# WHAT THE EXERCISE ASKS:
Return all the entries below exactly, except for the images they hold.

[MATERIAL PROVIDED]

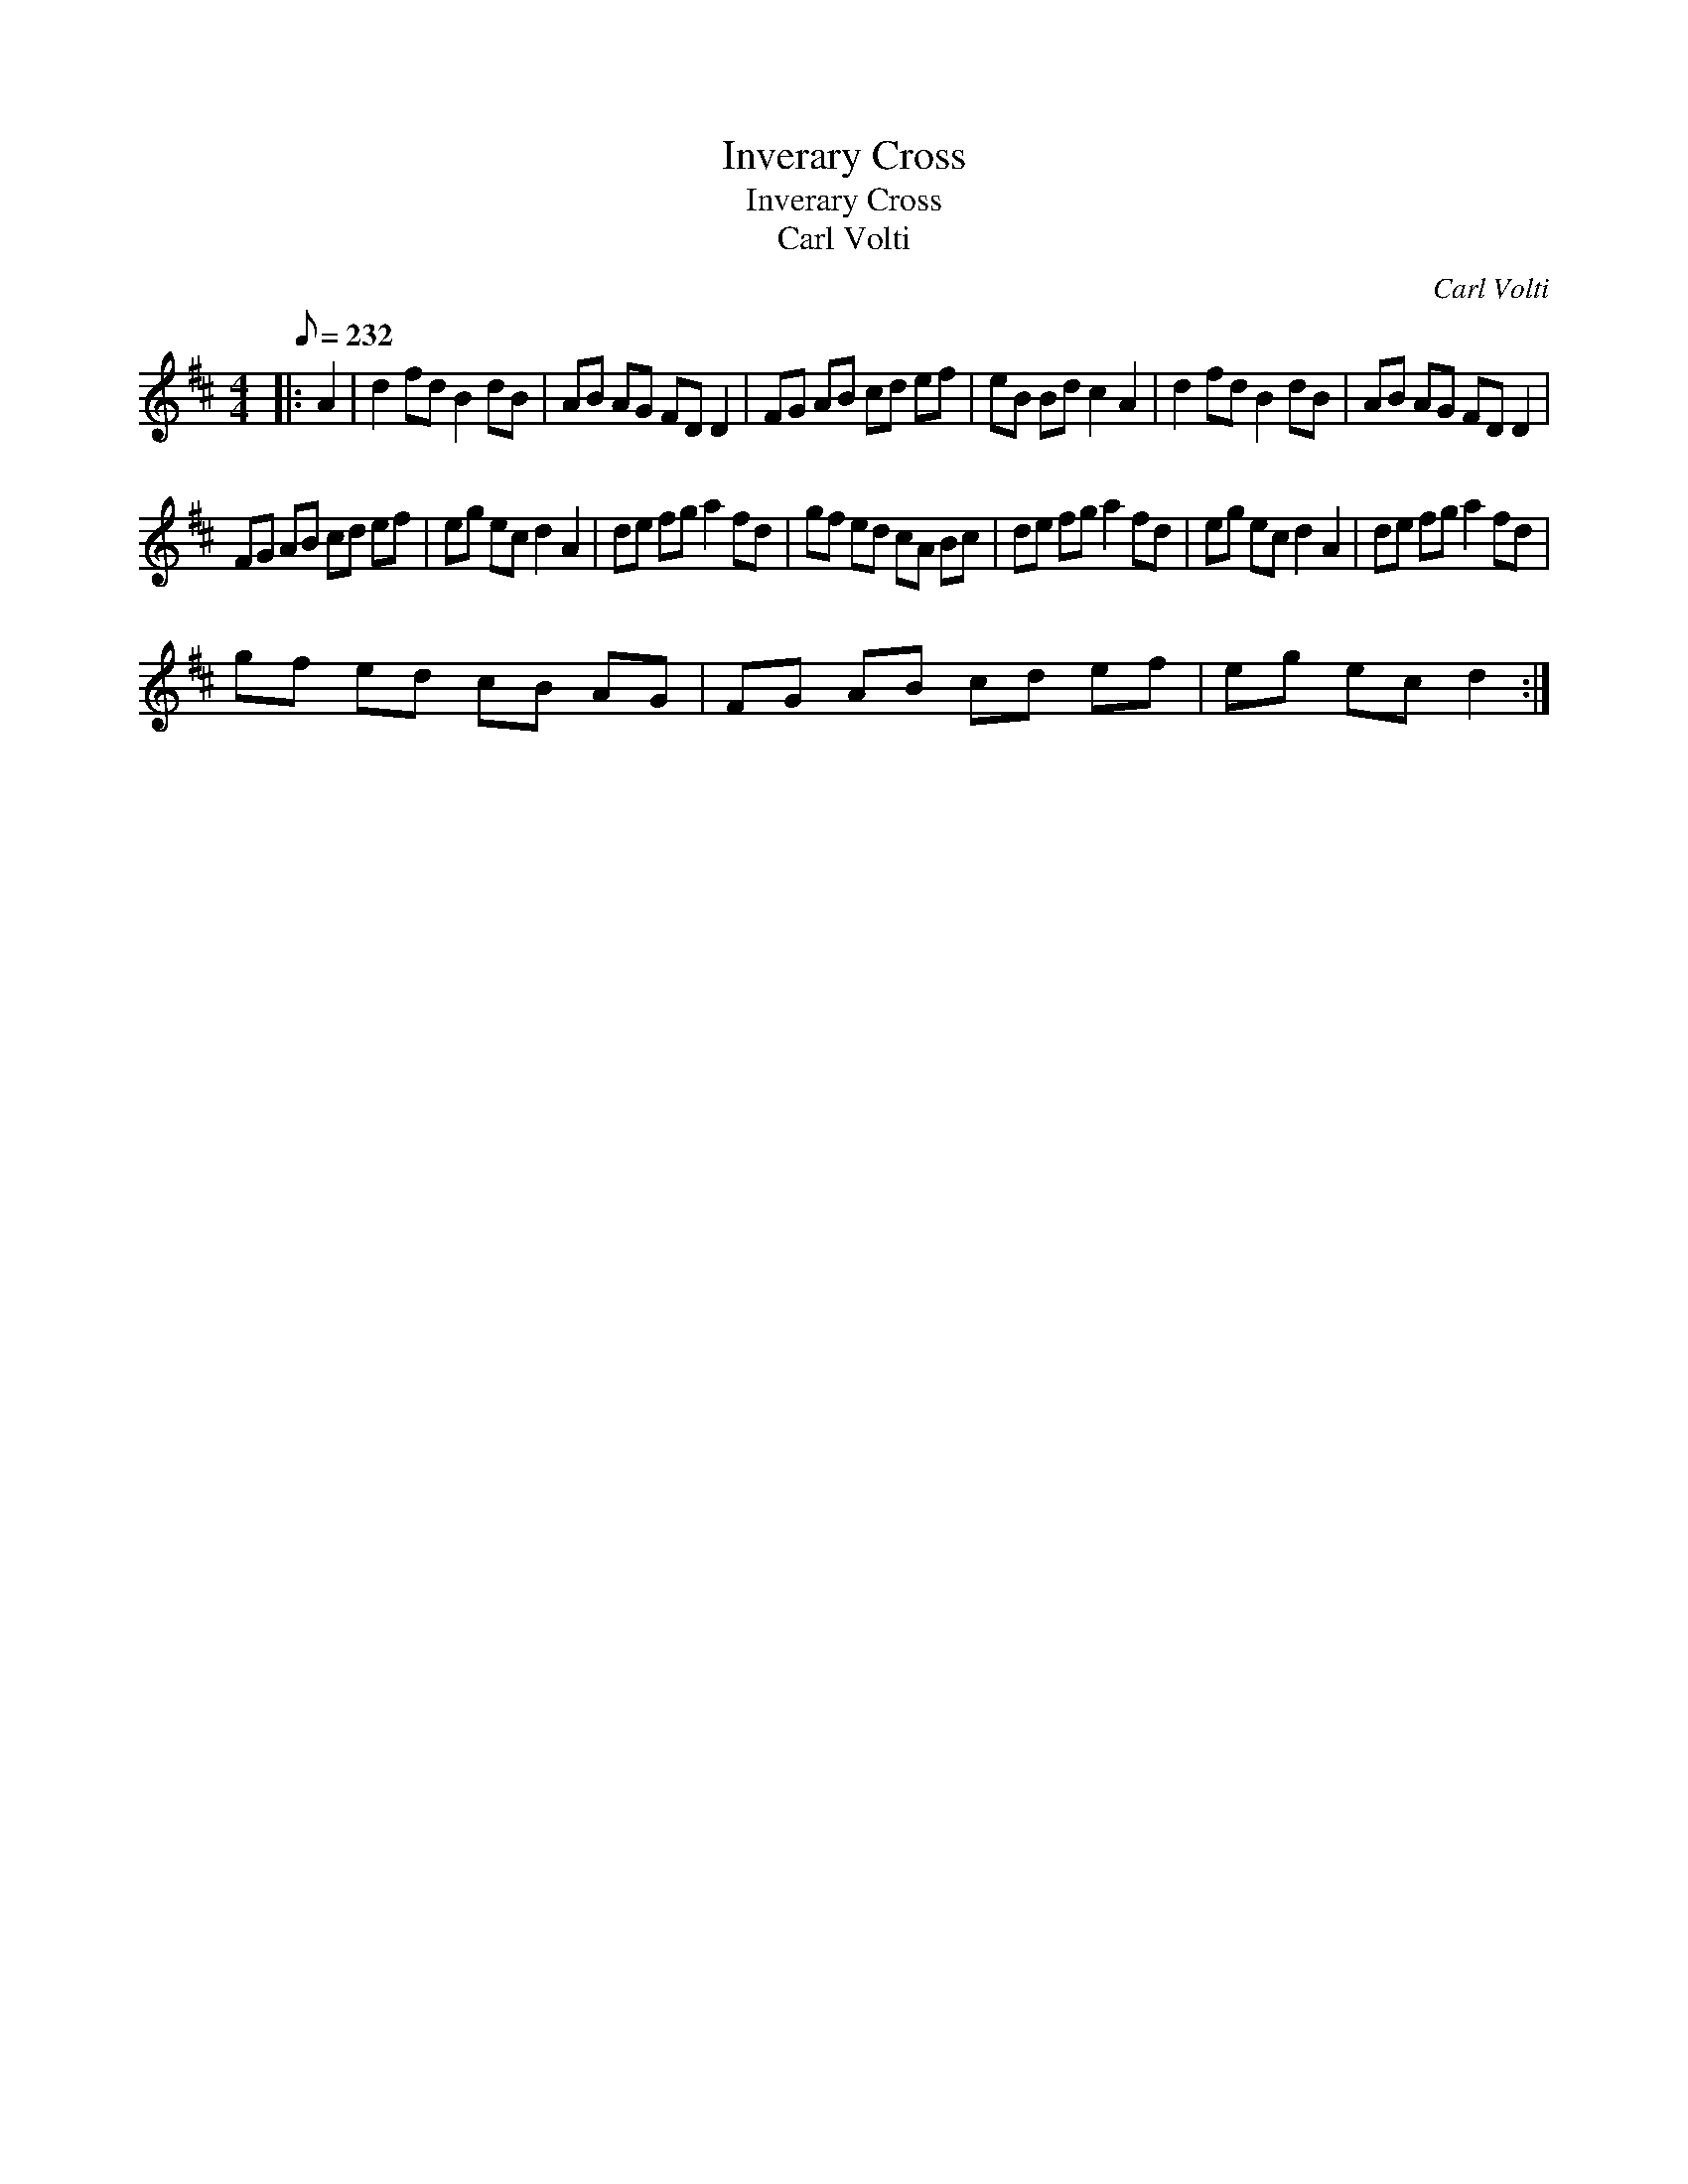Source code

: X:1
T:Inverary Cross
T:Inverary Cross
T:Carl Volti
C:Carl Volti
L:1/8
Q:1/8=232
M:4/4
K:D
V:1 treble 
V:1
|: A2 | d2 fd B2 dB | AB AG FD D2 | FG AB cd ef | eB Bd c2 A2 | d2 fd B2 dB | AB AG FD D2 | %7
 FG AB cd ef | eg ec d2 A2 | de fg a2 fd | gf ed cA Bc | de fg a2 fd | eg ec d2 A2 | de fg a2 fd | %14
 gf ed cB AG | FG AB cd ef | eg ec d2 :| %17

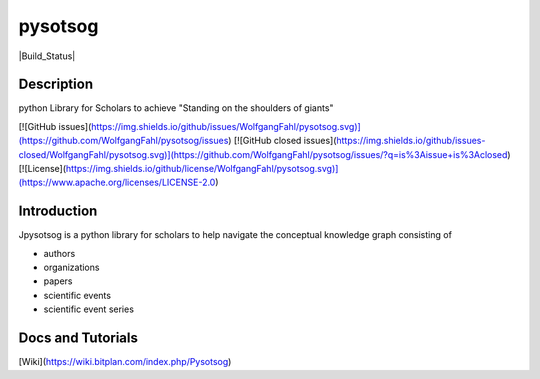 pysotsog
========

|Build_Status|

Description
-----------
python Library for Scholars to achieve "Standing on the shoulders of giants"

[![GitHub issues](https://img.shields.io/github/issues/WolfgangFahl/pysotsog.svg)](https://github.com/WolfgangFahl/pysotsog/issues)
[![GitHub closed issues](https://img.shields.io/github/issues-closed/WolfgangFahl/pysotsog.svg)](https://github.com/WolfgangFahl/pysotsog/issues/?q=is%3Aissue+is%3Aclosed)
[![License](https://img.shields.io/github/license/WolfgangFahl/pysotsog.svg)](https://www.apache.org/licenses/LICENSE-2.0)

Introduction
------------
Jpysotsog is a python library for scholars to help navigate the conceptual knowledge graph consisting of

- authors
- organizations
- papers
- scientific events
- scientific event series

Docs and Tutorials
------------------
[Wiki](https://wiki.bitplan.com/index.php/Pysotsog)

[/MATERIAL PROVIDED]

# EXERCISE OUTPUT:
Source code

: X:1
T:Inverary Cross
T:Inverary Cross
T:Carl Volti
C:Carl Volti
L:1/8
Q:1/8=232
M:4/4
K:D
V:1 treble 
V:1
|: A2 | d2 fd B2 dB | AB AG FD D2 | FG AB cd ef | eB Bd c2 A2 | d2 fd B2 dB | AB AG FD D2 | %7
 FG AB cd ef | eg ec d2 A2 | de fg a2 fd | gf ed cA Bc | de fg a2 fd | eg ec d2 A2 | de fg a2 fd | %14
 gf ed cB AG | FG AB cd ef | eg ec d2 :| %17

 pysotsog
========

|Build_Status|

Description
-----------
python Library for Scholars to achieve "Standing on the shoulders of giants"

[![GitHub issues](https://img.shields.io/github/issues/WolfgangFahl/pysotsog.svg)](https://github.com/WolfgangFahl/pysotsog/issues)
[![GitHub closed issues](https://img.shields.io/github/issues-closed/WolfgangFahl/pysotsog.svg)](https://github.com/WolfgangFahl/pysotsog/issues/?q=is%3Aissue+is%3Aclosed)
[![License](https://img.shields.io/github/license/WolfgangFahl/pysotsog.svg)](https://www.apache.org/licenses/LICENSE-2.0)

Introduction
------------
Jpysotsog is a python library for scholars to help navigate the conceptual knowledge graph consisting of

- authors
- organizations
- papers
- scientific events
- scientific event series

Docs and Tutorials
------------------
[Wiki](https://wiki.bitplan.com/index.php/Pysotsog)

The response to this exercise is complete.